TASK GOAL
In the Vacant Homes Tax text below, copy the stretch from "On higher-value properties, the" through "to October 31.", swapping each "chargeable period" for "tax year".

PROVIDED TEXT
------

Vacant Homes Tax Ireland: What It Is, Who It Applies To, and How to Avoid It

The Irish government introduced the Vacant Homes Tax to address one of the more visible contradictions in the housing crisis: thousands of residential properties sitting empty while rental supply hits historic lows. If you own a property that is unoccupied — whether an inherited house sitting idle, a property you are deciding what to do with, or an investment property between tenancies — you may be in scope.

Here is what the tax actually involves and what distinguishes a genuinely exempt vacant property from a taxable one.

What Is the Vacant Homes Tax?

The Vacant Homes Tax (VHT) is an annual charge introduced under the Finance Act 2022 and effective from 2023 onwards. It applies to residential properties that are occupied for fewer than 30 days in any 12-month chargeable period.

The charge is calculated as three times the property's Local Property Tax (LPT) liability for that year. Unlike LPT, which is fixed to valuation bands, VHT is a multiplier applied on top of the existing LPT charge.

Example: A property in LPT Band 3 (valued between €315,001 and €420,000) carries a standard LPT of €333. If that property is vacant for more than 335 days in the chargeable year, the VHT charge is 3 × €333 = €999 additional tax, bringing the total property tax for the year to €1,332.

On higher-value properties, the compounding effect is more significant.

Who Is Caught by the Tax?

The VHT applies to owners of residential properties that were habitable on November 1 of the prior year but were occupied for fewer than 30 days during the 12-month chargeable period. The chargeable period runs from November 1 to October 31.

In practice, this captures:

  • Inherited properties sitting idle while probate is processed or the family decides what to do
  • Former family homes that have been left empty following a bereavement
  • Investment properties between tenancies for extended periods
  • Properties being held for personal or family future use but not currently occupied
  • Second homes that are genuinely not being used

The occupancy requirement is 30 days. This is cumulative, not consecutive. If you use the property intermittently across the year for a total of 30 days or more, it is not subject to VHT.

------

DATASET
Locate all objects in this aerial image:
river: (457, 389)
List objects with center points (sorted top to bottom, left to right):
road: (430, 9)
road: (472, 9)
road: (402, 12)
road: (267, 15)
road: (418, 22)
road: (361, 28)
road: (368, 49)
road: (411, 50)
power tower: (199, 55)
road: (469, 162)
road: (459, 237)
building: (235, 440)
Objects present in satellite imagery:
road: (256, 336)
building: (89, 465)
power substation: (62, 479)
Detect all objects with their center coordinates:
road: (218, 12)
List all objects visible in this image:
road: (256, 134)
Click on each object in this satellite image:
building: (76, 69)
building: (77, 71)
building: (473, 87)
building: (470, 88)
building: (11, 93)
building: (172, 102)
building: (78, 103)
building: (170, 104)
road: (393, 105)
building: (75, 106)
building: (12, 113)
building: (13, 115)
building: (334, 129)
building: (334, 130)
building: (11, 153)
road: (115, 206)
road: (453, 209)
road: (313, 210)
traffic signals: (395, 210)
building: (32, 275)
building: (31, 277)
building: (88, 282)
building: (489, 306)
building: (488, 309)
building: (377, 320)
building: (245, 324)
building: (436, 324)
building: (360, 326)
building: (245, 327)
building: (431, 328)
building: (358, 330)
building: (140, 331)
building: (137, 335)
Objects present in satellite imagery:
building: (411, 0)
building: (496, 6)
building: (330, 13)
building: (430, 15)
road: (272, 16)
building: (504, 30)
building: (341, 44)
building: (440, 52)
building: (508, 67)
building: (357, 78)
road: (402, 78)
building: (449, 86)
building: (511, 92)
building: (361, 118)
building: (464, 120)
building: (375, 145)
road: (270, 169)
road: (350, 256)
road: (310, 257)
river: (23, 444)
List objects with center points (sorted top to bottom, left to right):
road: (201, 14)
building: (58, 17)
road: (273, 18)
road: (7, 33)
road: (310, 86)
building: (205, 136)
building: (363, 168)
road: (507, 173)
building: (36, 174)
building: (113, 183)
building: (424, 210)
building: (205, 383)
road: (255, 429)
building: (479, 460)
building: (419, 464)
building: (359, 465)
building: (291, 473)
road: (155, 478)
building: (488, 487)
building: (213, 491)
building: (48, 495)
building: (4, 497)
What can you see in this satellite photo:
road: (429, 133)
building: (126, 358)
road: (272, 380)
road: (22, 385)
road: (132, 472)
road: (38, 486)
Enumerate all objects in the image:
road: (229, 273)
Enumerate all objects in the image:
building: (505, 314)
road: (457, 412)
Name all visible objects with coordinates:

------

RESULT OF THIS EXERCISE
On higher-value properties, the compounding effect is more significant.

Who Is Caught by the Tax?

The VHT applies to owners of residential properties that were habitable on November 1 of the prior year but were occupied for fewer than 30 days during the 12-month tax year. The tax year runs from November 1 to October 31.